→ Task objective: Print the material below word for word, from its start through the line containing "At which category", with both ends included. Leave the pictures out of what you print.

→ Excerpts from a dataset:
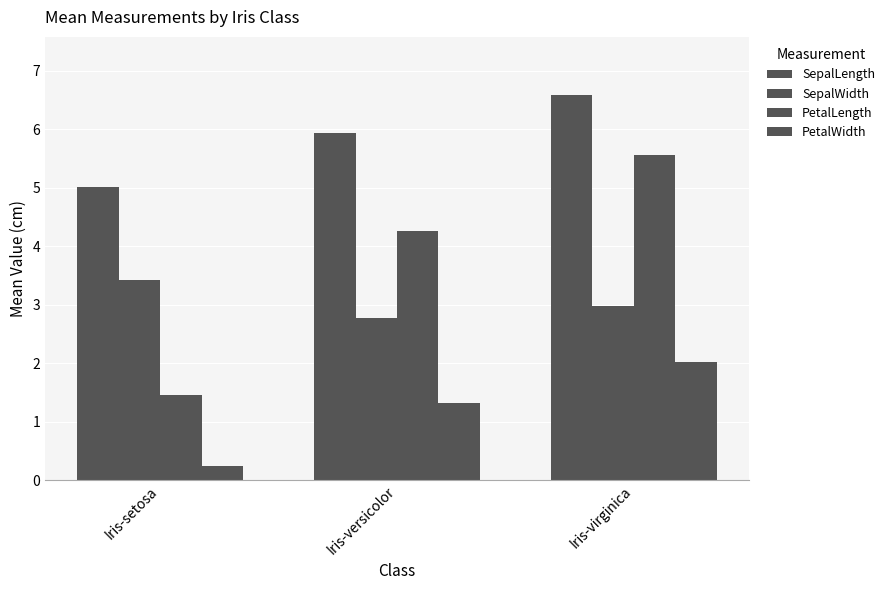

How many PetalLength values are between 1 and 5?

2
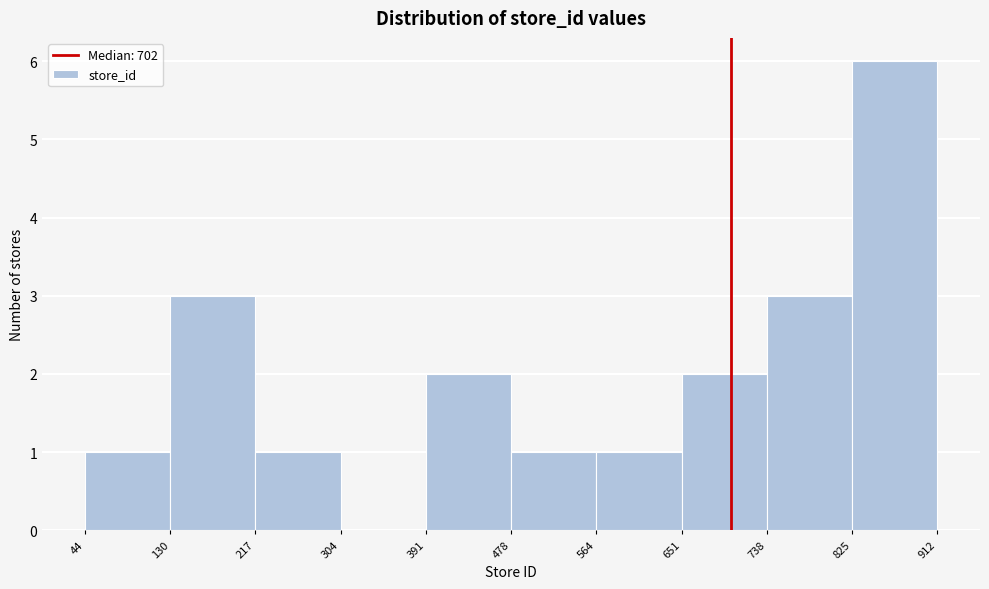

How tall is the bar that spans 217 to 304 on the x-axis? The values are not printed on the chart, so give them approximately, as read against the axis.

1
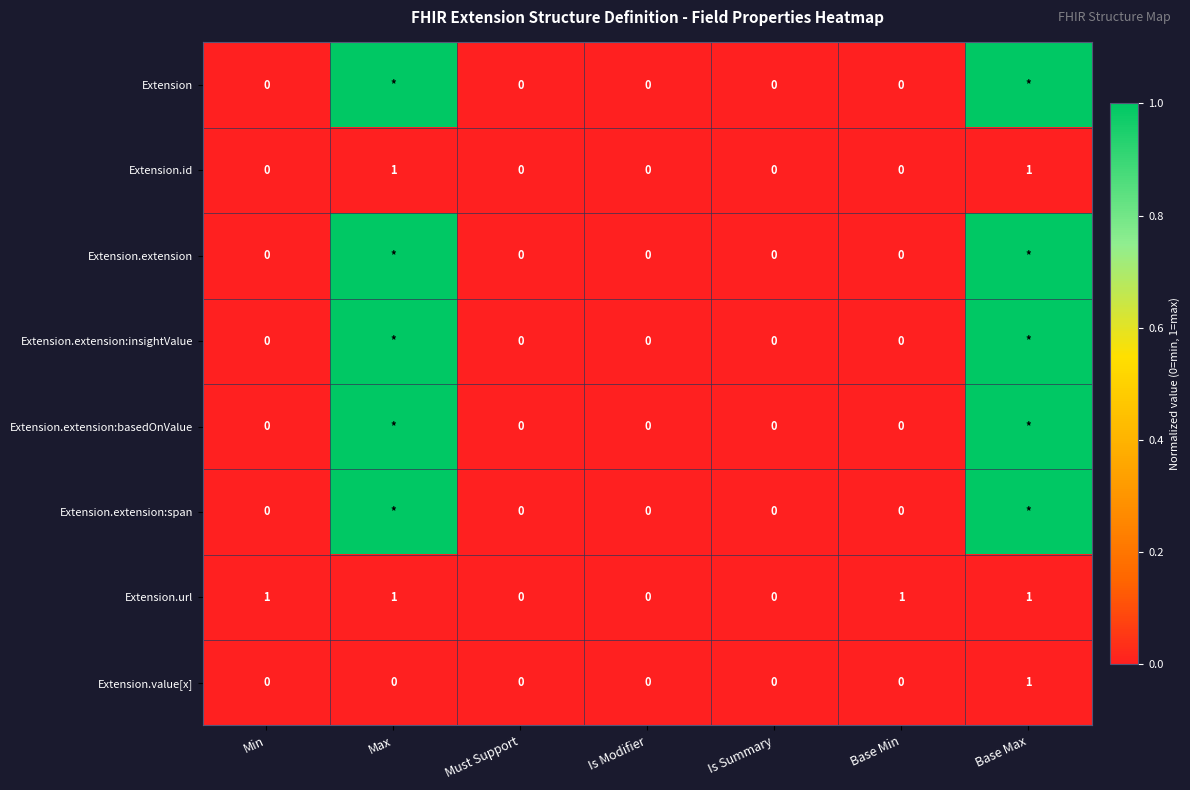

At which category is the sum across all series the highest?

Base Max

→ Response area:
How many PetalLength values are between 1 and 5?

2

How tall is the bar that spans 217 to 304 on the x-axis? The values are not printed on the chart, so give them approximately, as read against the axis.

1

At which category is the sum across all series the highest?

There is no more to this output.